Some outcomes have intrinsic magnetism. Outcomes that are prominent, unique, simple, or have a precedent / logic, drive agreement towards them. Often, this eventual compromise point can be predicted in advance.

These focal points / likely outcomes are called “schelling points”.

That’s the problem. There is no clear "schelling point" for the Redditors to coordinate around.

Remember, the short-sellers don't need to buy from everyone. They only need to buy a proportion of the shares outstanding (~56%, in the case of GME).

Would you want to be one of the 44% holding a share worth zero?

Didn't think so. Then I guess you'd better sell soon…

Hmm. Let’s take a deep breath. Because this is still the best case scenario.

There's a worse scenario?

You bet there is.

There may be some hedge funds who have jumped in and started buying too, seeing the opportunity to create a short squeeze.

If enough hedge funds hold GME stock, the short sellers may not need to buy from the Redditors at all! They'd be able to buy all the stock they need from other greedy hedge funds.

This is a gloomy scenario. I would be very disappointed if this happens 😞.

How this will end - for the rest of us.

For all of us on the sidelines, so far this has been fun. And we've cheered as r/wallstreetbets stuck it to the Man.

But taking a long view, two things are clear:

  1. The current financial system is antiquated. T+2 day settlement, collateral requirements, etc. all fail in extreme scenarios. And in our exponential era, extreme scenarios will happen again and again. The system will break, right when it needs to be strongest. You'll be locked out of your account right when your livelihood depends on you making a trade.

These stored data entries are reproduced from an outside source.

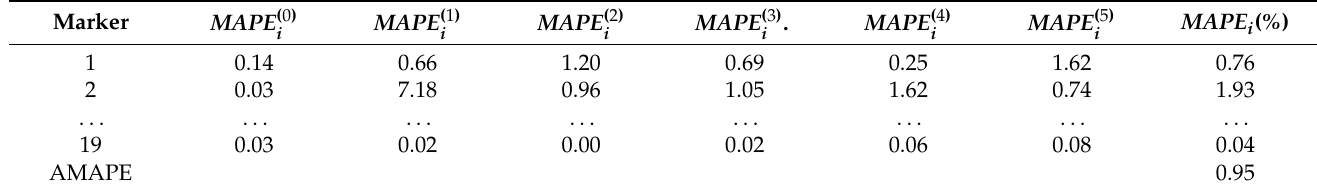
Table 10. Error of reconstruction stage.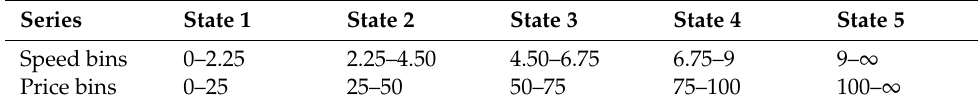
Table 4. Discretisation bins for wind speed and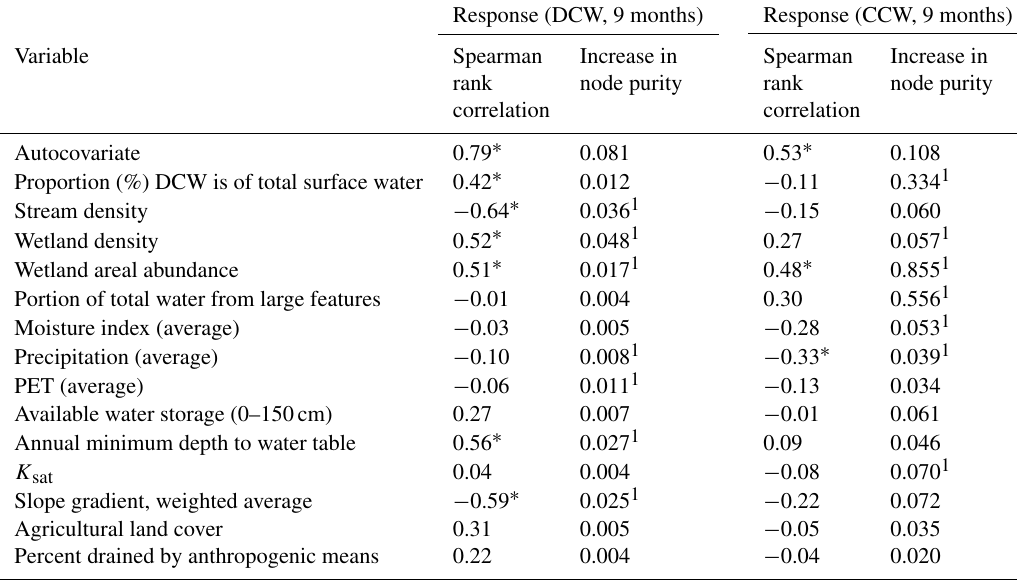
Table 7. Spearman rank correlation values between the dependent variables and each of the independent variables considered in the analysis. Bonferroni correction was applied to the p values and significant correlations ( p < 0.05) are starred. Relative variable importance as deter- mined by random forest models are also presented for each variable (i.e., increase in node purity). PET – potential evapotranspiration, K sat – saturated hydraulic conductivity, DCW – disconnected surface water, and CCW – continuously, connected surface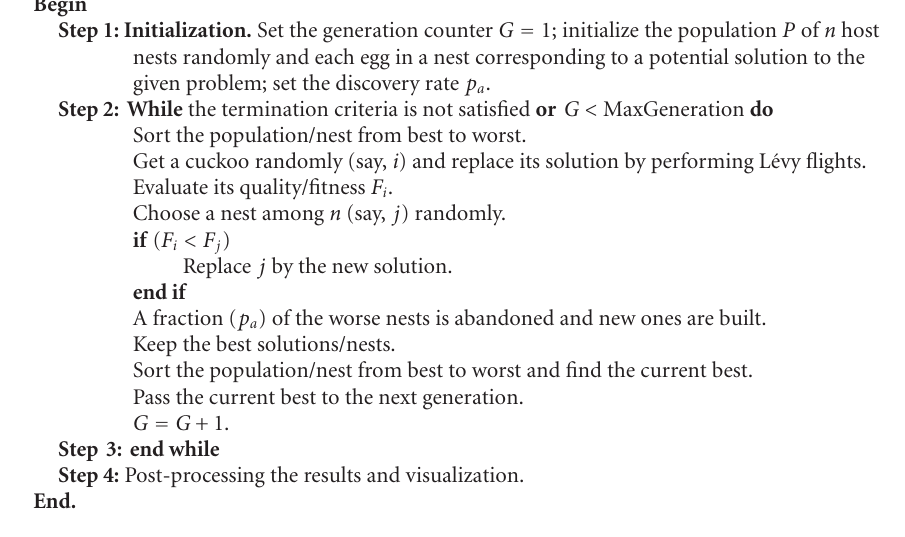
Algorithm 2: The algorithm of cuckoo search (CS) via L´evy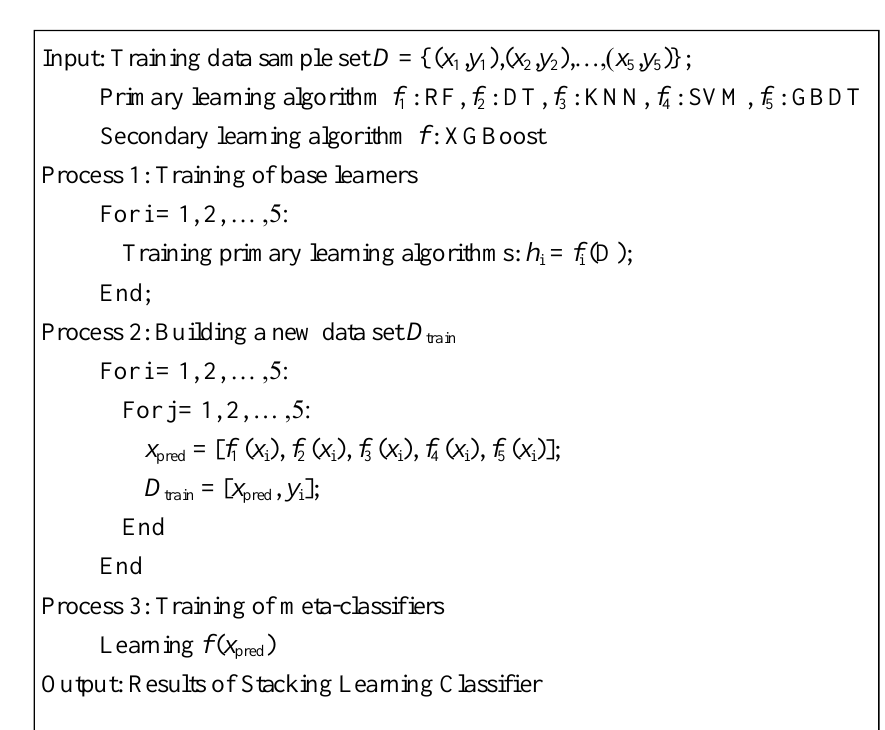
Figure 1. Pseudo-code diagram of Stacking model fusion.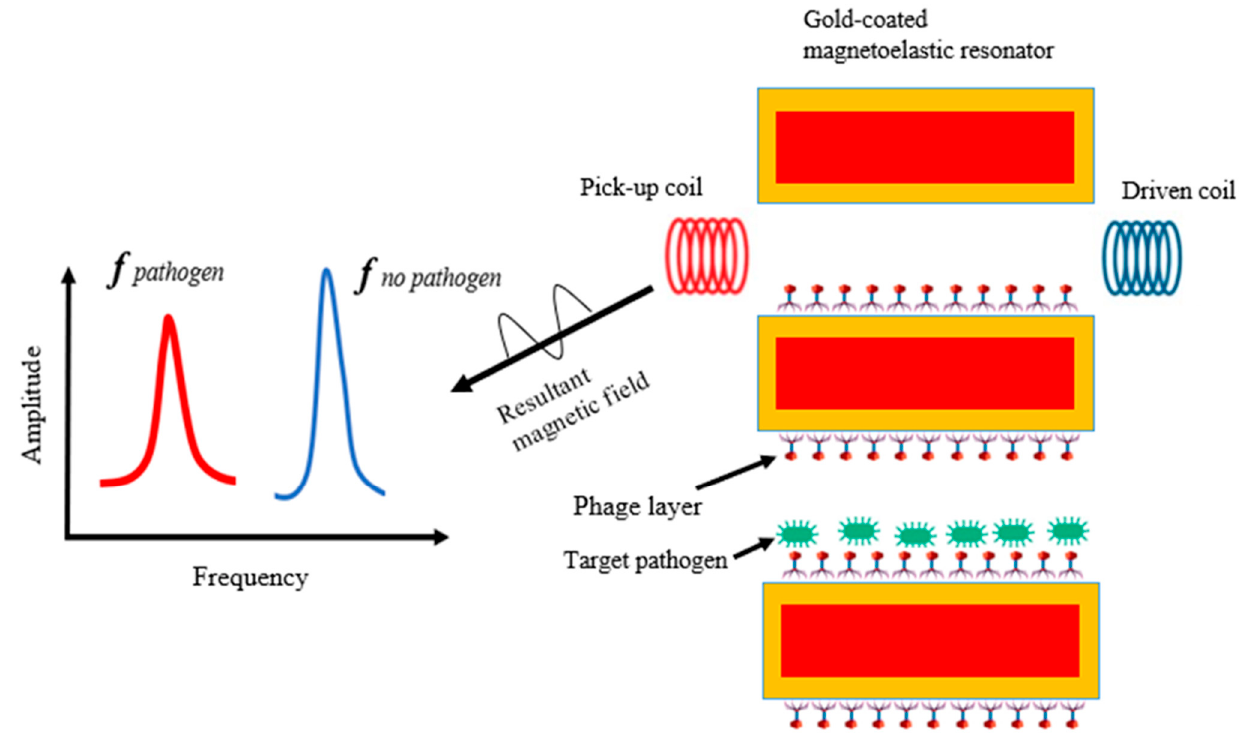
Figure 6. Schematic diagram elucidating the detection principle of the magnetoelastic phage sensor platform. Table 3. Phage-based quartz crystal microbalance (QCM) and magnetoelastic (ME) biosensors.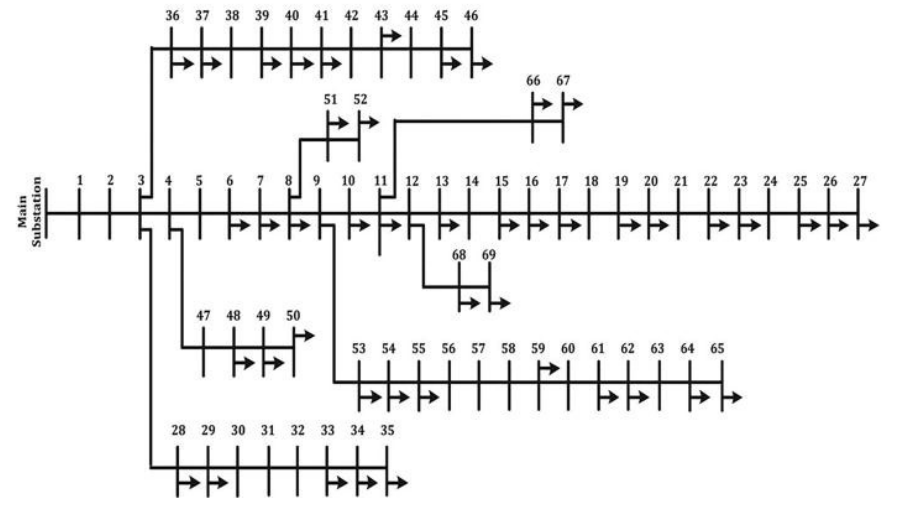
Figure 6. Topology of the IEEE-69 system.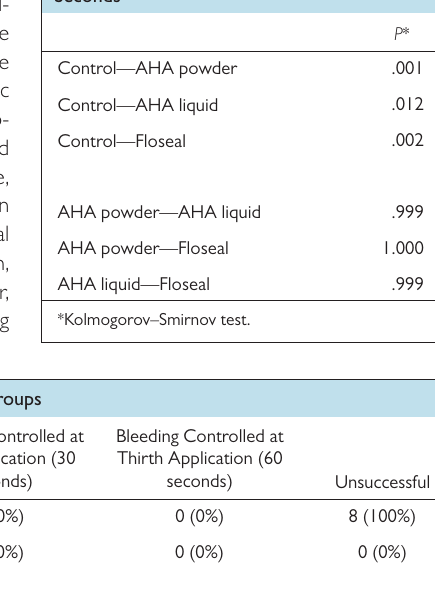
Table 2. The Effect of AHA Fluid, AHA Powder, and Floseal on Bleeding in the First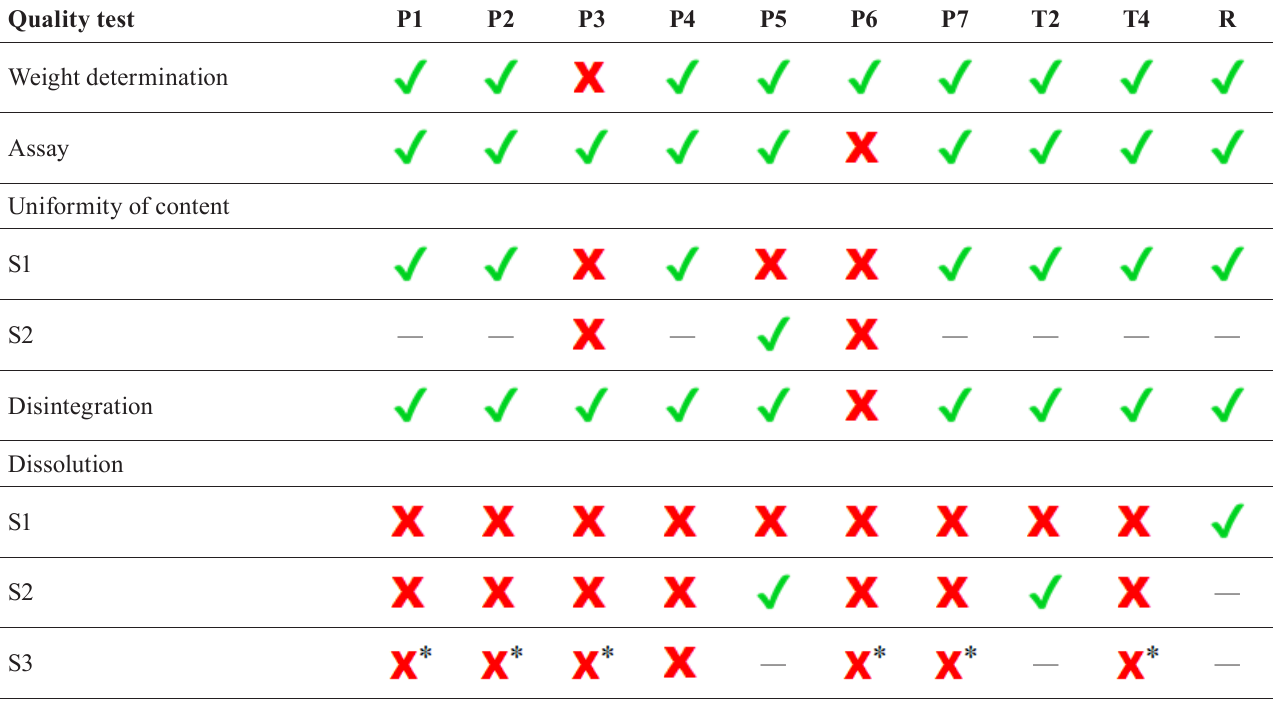
TABLE VII: Summary of approvals and failures for all batches of products analyzed Quality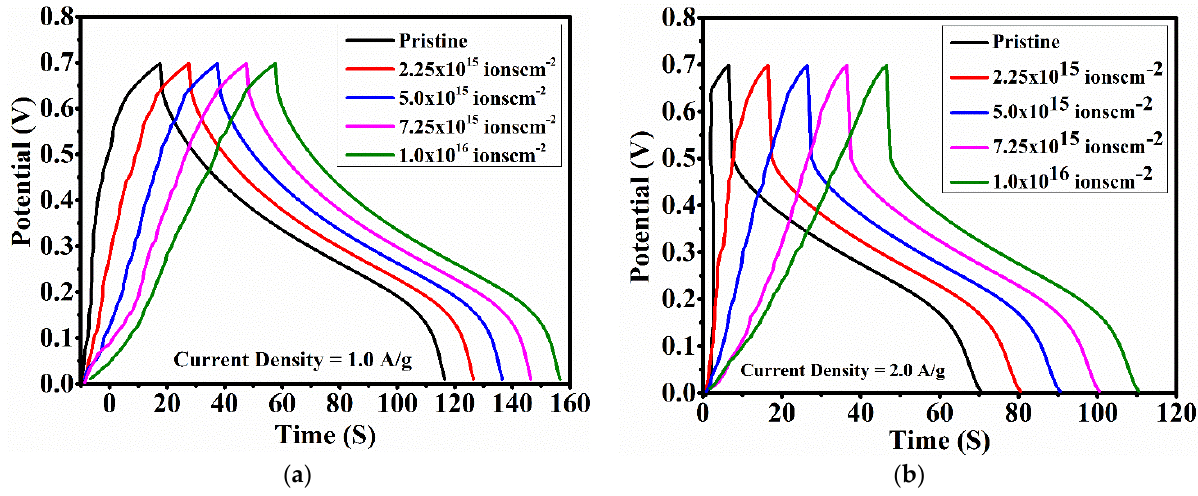
Figure 8 GCD Plots of Co 3 O 4 @MnO 2 @NiO/GO electrodes at (a) 1.0 A/g and (b) 2.0 A/g. Figure 8. GCD Plots of Co 3 O 4 @MnO 2 @NiO/GO electrodes at ( a ) 1.0 A/g and ( b ) 2.0 The cycle stability and efficiency of Co 3 O 4 @MnO 2 @NiO/GO electrode radiated with a dosage of 5.0 × 10 15 ions/cm 2 delivering a superior feature was analyzed using a current density of 1.0 A/g for continuous 10,000 cycles, as shown in Figure 9.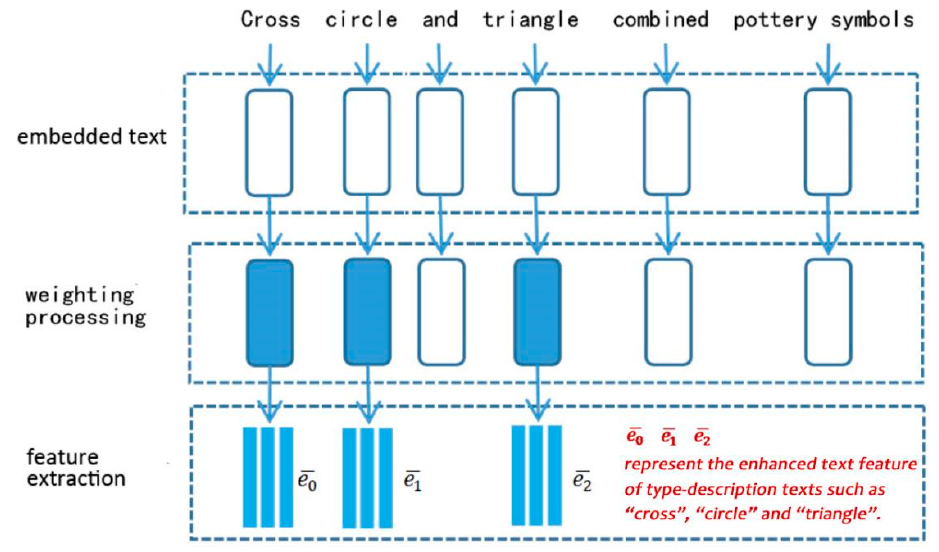
Figure 6. Text coding and feature vector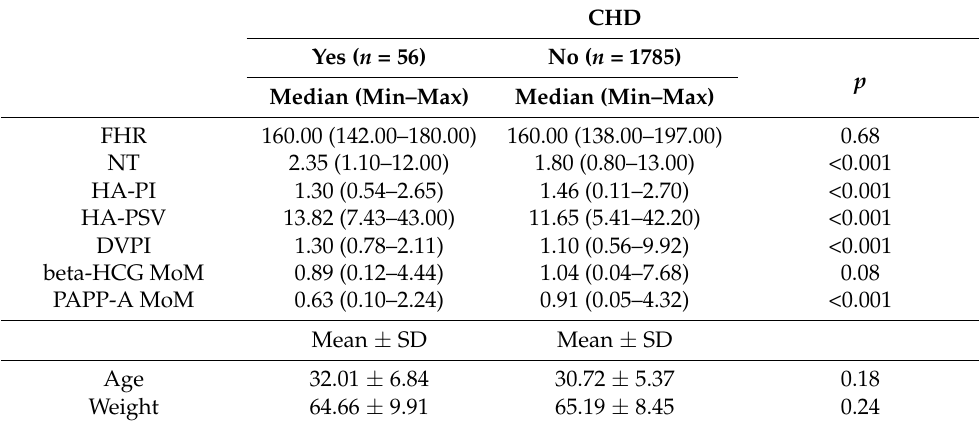
Table 6. Differences between selected first-trimester screening parameters depending on present or absent fetal CHD diagnosis.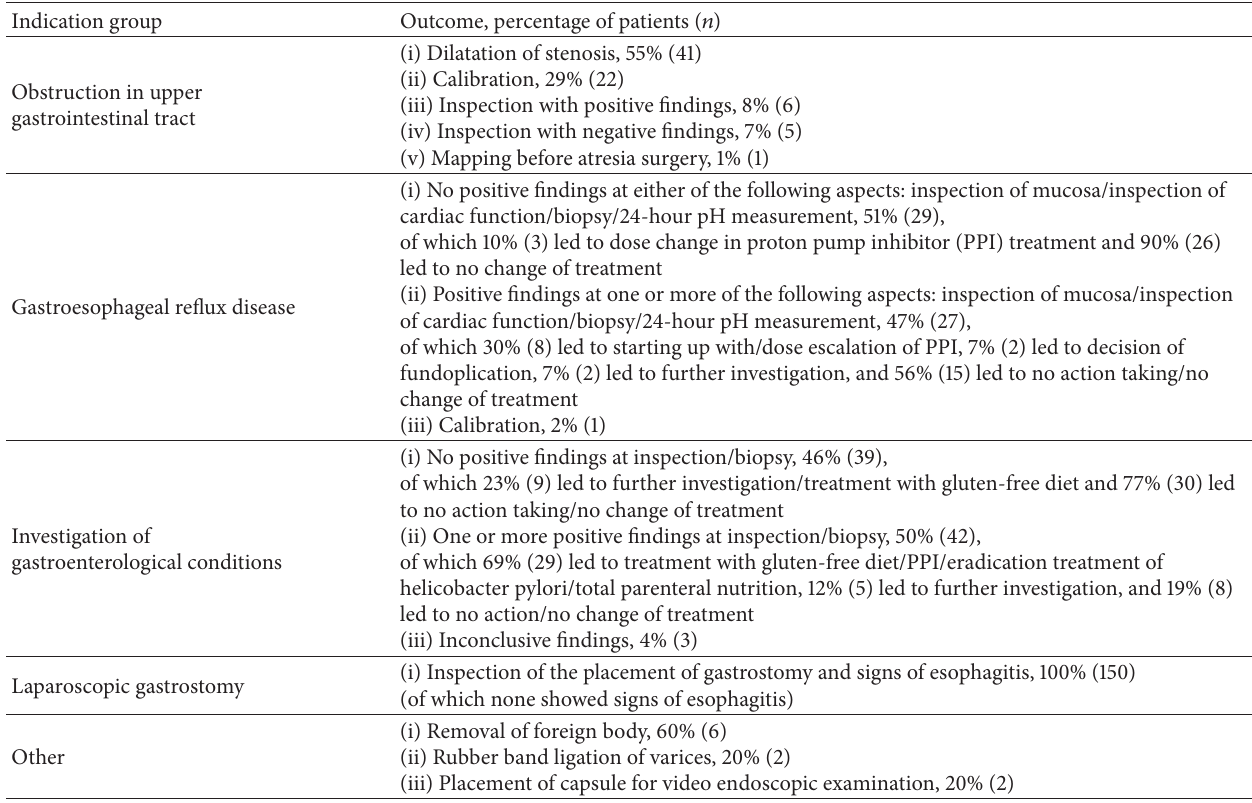
Table 1: Summary of the numbers and types of outcomes in the five indication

  2. The system and its gatekeepers strongly favor the rich. In this case, the hedge funds could go on trading GME and covering their positions, even while retail investors were locked out.

That's the challenge with any centralized system. As ancient Romans asked, "Quis custodiet ipsos custodes?". Who watches the watchmen?

Well, the 21st century has an answer:

Once again, Balaji Srinivasan is there before the rest of us.

PS. If you’d like to read more about short squeezes, check out Kelly Bodwin’s and Chamath Palihapitiya’s great explanations. Also read @NeckarValue's fascinating thread on Resorts International, "the most catastrophic short play in modern times".


2. Five High ROI Concepts.

Shreyas Doshi wrote a great Twitter thread a few months ago, on five concepts with incredibly high ROI.

I’m still working my way through the links and references.

Great pointers to keep in mind, as we work to grow in our careers (Tsuyoku naritai!).


3. A fact that blew my mind.

Our eyes have evolved to detect only the wavelengths that pass through water! Detecting any other wavelengths would be useless, so evolution selected against it.

Infra-red eyesight is a superpower only in comics.